Philippe Guggisberg: «Il s'agit en premier lieu d'appliquer le concordat sur le hooliganisme existant et de mettre en œuvre de manière conséquente les mesures policières prévues pour la poursuite d'un seul délinquant avec interdiction de stade, interdiction de périmètre et obligation de se présenter à la police. Introduire de nouvelles mesures tant que celles qui ont fait leurs preuves et qui existent déjà ne sont pas appliquées de manière conséquente ne mène à rien et aggrave plutôt la situation qu'elle ne l'apaise».

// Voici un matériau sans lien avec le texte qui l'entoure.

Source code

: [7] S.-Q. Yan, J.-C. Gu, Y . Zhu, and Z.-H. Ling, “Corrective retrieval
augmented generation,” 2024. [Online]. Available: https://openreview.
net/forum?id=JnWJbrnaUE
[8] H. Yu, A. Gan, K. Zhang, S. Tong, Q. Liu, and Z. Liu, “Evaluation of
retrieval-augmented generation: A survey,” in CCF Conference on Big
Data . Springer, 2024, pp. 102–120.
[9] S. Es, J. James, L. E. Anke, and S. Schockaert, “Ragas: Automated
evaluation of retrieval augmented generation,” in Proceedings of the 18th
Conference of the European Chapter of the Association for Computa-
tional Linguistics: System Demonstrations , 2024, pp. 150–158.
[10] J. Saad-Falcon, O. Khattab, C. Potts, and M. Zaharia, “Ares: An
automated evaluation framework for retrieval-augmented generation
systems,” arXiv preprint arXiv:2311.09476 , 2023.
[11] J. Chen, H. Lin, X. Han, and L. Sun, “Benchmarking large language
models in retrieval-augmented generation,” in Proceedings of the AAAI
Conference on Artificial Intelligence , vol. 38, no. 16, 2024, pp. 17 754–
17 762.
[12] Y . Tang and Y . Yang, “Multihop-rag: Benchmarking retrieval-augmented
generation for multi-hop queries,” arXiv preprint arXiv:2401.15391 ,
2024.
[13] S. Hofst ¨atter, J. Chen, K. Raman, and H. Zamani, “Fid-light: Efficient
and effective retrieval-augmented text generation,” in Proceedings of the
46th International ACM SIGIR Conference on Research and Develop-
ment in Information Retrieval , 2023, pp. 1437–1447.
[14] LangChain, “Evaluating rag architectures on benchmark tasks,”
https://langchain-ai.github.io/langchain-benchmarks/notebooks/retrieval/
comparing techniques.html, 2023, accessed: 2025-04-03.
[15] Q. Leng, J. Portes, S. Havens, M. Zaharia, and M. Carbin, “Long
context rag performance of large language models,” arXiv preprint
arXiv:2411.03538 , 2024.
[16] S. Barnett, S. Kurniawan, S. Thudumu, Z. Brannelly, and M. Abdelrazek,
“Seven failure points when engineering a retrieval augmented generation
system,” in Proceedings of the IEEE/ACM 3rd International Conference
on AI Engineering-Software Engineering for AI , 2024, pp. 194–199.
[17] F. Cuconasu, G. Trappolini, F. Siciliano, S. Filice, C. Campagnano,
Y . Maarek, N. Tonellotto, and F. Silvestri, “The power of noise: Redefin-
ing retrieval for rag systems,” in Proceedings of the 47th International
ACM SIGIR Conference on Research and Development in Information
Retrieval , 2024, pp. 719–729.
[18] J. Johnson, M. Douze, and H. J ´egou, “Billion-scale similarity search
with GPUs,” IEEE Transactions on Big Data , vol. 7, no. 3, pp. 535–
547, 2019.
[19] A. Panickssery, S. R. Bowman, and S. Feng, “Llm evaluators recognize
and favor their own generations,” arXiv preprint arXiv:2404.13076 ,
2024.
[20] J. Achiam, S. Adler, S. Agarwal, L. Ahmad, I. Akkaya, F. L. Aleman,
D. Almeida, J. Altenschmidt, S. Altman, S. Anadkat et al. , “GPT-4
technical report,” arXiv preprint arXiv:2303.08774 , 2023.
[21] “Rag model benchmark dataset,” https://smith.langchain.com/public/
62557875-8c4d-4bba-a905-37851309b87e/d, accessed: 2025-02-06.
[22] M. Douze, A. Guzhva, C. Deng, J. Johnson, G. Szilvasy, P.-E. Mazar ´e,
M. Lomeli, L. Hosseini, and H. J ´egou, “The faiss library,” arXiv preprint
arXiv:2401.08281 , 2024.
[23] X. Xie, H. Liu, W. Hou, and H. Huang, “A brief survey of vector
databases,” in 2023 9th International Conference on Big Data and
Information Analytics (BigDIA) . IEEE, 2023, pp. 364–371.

Alain Brechbühl: «Nous voyons plusieurs aspects du modèle en cascade d'un œil critique. Cela concerne d'une part le thème des 'mesures collectives' qui, selon les connaissances disponibles, renforce plutôt la solidarité entre les supporters et augmente ainsi la résistance aux mesures. En règle générale, l'écrasante majorité des supporters concernés par les fermetures de secteur n'étaient pas impliqués dans les événements mis en cause. De plus, la classification du modèle en cascade en tant qu'instrument préventif (basé sur le concordat sur le hooliganisme) n'est pas toujours claire, notamment en ce qui concerne les interdictions de secteur ordonnées par le passé. Au moins quelques-unes des mesures ordonnées avaient un caractère fortement sanctionnant, ce qui ne correspond que partiellement à la classification du concordat comme instrument purement préventif par le Tribunal fédéral.
En ce qui concerne les billets personnalisés, nous sommes peu convaincus de leur efficacité. D'une part, ils comportent de grands défis lors de leur mise en œuvre, notamment en ce qui concerne la phase d'admission au stade, qui est nettement plus longue. Les tickets personnalisés ne permettent pas non plus d'attribuer clairement les actes à une personne. Certes, le cercle des auteurs est restreint, mais uniquement si l'action a eu lieu dans le stade. Or, selon les données disponibles, la plupart des actes de violence se déroulent sur les trajets - et donc en dehors des enceintes. Des expériences similaires ont été réalisées en Italie avec des billets personnalisés, qui n'ont globalement pas permis d'éliminer les problèmes. Pour ces deux mesures, il faut s'attendre à de forts mouvements de protestation et de contestation de la part des supporters».
Karin Kayser-Frutschi: En tant que présidente de la CCDJP, elle n'a pas été interrogée sur ce sujet.